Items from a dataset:
§

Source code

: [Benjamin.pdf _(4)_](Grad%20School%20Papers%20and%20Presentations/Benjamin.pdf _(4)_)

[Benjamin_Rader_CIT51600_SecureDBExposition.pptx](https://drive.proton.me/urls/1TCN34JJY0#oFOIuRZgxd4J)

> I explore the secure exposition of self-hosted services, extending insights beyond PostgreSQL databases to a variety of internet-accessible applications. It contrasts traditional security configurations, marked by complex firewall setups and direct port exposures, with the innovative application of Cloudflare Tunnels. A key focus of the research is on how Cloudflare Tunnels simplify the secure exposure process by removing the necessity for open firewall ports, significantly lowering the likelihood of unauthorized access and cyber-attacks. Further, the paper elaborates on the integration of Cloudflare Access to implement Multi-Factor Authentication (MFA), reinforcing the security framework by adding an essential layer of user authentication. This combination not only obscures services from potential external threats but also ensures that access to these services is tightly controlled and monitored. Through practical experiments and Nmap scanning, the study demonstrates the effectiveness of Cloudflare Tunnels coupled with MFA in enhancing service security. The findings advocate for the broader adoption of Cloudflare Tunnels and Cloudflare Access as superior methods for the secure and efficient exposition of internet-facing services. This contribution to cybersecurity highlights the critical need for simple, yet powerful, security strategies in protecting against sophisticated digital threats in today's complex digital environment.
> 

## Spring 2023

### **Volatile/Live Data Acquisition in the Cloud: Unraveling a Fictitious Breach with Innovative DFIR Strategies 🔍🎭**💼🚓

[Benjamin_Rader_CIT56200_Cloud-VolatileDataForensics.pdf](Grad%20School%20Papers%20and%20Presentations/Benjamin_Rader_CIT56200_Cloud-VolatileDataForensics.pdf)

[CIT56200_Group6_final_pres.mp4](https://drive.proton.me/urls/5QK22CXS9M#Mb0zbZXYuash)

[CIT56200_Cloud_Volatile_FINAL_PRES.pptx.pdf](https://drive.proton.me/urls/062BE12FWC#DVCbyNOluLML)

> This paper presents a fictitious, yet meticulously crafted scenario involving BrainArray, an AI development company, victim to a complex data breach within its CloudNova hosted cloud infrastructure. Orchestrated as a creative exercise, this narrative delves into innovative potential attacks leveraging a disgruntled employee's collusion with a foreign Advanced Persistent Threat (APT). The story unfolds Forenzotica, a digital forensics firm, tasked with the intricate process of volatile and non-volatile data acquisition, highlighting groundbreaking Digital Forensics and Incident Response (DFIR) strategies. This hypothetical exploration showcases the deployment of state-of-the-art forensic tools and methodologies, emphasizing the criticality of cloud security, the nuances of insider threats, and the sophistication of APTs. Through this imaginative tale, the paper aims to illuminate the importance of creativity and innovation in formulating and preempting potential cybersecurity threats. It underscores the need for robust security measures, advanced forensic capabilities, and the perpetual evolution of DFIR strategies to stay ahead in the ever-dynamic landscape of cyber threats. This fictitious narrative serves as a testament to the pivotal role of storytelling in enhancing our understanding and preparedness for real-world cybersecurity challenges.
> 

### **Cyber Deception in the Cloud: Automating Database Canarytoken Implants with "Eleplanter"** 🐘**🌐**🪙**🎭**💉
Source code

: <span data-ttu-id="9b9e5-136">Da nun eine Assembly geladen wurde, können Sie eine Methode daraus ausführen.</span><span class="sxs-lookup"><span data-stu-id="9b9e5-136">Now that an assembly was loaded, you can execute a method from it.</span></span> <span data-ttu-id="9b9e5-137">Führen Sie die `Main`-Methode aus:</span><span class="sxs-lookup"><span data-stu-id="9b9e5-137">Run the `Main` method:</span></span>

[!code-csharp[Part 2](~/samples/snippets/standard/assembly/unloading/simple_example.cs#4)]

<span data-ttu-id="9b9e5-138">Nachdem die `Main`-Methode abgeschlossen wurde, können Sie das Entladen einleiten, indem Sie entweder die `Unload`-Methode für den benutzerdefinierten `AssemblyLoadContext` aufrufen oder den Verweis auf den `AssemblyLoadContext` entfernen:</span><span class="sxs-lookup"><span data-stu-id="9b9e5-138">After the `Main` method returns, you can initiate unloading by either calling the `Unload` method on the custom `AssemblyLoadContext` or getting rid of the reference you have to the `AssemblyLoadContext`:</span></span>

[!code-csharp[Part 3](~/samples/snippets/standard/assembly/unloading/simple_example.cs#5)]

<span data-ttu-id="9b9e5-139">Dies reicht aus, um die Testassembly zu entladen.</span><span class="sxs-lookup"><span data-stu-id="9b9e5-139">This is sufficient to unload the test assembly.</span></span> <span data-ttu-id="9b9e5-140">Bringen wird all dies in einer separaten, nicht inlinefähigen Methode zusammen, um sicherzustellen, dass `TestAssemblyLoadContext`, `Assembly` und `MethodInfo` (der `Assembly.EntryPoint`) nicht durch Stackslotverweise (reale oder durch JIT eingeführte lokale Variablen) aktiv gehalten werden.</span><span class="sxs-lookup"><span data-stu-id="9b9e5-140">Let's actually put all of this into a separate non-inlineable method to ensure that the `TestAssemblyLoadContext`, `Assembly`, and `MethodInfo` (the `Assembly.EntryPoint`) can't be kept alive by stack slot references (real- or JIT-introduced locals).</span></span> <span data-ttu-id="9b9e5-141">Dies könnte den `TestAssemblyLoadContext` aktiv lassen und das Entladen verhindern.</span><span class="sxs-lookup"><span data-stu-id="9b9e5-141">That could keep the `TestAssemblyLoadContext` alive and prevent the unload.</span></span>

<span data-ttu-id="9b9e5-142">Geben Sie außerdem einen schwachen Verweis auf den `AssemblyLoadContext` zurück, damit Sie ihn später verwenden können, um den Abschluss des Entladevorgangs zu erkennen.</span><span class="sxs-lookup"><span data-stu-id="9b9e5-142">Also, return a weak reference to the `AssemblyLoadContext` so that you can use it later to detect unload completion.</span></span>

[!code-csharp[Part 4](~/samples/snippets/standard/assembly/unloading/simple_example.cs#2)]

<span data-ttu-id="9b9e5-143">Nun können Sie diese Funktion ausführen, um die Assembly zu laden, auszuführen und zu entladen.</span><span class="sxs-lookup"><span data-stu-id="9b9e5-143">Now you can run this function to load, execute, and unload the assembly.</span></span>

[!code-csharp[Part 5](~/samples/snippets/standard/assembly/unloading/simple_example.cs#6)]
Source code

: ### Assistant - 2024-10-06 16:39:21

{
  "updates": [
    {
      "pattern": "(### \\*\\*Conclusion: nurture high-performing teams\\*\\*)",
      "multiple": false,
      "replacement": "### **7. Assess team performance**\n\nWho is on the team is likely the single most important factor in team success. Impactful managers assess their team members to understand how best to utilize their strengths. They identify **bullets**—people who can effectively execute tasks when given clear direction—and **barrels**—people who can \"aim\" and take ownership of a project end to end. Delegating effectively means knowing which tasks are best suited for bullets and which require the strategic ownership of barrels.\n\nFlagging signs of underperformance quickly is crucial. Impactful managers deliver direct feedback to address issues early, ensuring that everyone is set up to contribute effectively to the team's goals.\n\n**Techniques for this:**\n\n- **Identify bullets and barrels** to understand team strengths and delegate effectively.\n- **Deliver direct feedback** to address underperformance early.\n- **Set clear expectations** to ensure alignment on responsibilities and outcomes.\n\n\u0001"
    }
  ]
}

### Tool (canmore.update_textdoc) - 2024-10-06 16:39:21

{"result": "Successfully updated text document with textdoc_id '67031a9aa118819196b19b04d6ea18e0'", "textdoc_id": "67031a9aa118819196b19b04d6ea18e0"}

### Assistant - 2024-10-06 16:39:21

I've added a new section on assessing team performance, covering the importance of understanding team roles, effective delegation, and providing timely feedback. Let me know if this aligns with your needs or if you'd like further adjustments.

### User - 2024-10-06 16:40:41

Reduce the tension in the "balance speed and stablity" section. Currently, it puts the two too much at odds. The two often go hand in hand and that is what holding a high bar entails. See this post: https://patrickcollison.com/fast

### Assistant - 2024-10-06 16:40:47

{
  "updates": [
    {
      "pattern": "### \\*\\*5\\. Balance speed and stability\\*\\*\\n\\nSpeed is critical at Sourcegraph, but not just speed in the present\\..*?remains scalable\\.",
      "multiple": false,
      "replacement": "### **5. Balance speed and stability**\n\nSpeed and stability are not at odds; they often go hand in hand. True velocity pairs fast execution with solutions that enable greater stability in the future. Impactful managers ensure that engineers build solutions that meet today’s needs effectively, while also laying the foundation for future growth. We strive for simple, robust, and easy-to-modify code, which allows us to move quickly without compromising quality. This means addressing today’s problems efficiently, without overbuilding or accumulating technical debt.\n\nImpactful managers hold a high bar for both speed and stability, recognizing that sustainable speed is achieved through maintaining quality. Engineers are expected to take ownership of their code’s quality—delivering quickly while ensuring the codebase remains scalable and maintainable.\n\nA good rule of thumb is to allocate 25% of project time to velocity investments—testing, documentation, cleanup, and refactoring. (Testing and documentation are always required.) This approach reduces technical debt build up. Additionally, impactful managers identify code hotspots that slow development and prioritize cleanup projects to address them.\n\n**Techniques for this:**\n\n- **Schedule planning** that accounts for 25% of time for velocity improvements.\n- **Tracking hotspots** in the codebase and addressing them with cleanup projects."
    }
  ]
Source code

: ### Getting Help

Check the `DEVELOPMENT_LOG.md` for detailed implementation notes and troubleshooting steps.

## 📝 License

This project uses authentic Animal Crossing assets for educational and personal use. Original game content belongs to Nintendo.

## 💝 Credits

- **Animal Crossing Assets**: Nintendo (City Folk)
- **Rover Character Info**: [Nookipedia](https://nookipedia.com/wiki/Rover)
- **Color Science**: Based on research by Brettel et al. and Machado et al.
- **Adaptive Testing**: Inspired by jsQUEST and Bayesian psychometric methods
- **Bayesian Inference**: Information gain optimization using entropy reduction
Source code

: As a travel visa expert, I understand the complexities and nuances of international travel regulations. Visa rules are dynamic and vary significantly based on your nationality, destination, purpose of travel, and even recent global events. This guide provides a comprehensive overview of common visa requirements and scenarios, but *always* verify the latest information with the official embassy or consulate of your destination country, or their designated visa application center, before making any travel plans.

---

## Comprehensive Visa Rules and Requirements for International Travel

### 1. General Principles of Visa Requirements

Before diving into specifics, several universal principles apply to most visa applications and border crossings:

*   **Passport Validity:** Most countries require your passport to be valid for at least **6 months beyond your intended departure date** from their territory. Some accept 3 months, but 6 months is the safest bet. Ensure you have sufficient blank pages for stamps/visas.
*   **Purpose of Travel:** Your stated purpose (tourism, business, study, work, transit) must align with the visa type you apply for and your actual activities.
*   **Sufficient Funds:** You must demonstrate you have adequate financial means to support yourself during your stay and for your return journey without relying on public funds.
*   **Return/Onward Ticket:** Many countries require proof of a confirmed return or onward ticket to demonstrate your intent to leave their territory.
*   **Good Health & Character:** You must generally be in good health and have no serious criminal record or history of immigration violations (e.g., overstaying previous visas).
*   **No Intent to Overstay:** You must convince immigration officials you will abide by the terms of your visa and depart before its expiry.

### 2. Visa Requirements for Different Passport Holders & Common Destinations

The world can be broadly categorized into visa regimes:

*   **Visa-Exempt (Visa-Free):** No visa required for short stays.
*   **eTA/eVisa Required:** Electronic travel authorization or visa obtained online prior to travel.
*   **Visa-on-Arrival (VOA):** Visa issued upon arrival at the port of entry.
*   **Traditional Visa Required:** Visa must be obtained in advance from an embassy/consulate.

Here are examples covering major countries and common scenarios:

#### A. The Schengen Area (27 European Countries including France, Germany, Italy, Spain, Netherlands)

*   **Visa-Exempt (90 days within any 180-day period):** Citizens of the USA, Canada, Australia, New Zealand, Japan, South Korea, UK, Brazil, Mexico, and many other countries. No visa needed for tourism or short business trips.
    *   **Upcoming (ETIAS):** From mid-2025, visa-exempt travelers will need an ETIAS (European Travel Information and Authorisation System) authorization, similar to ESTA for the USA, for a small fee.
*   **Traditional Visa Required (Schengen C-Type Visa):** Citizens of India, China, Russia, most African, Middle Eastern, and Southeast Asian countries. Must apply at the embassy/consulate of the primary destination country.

§

- **Activity**
Your answer should be a single number: the count of lines in these records that hold the string "pptx".

- **Answer to this problem**
2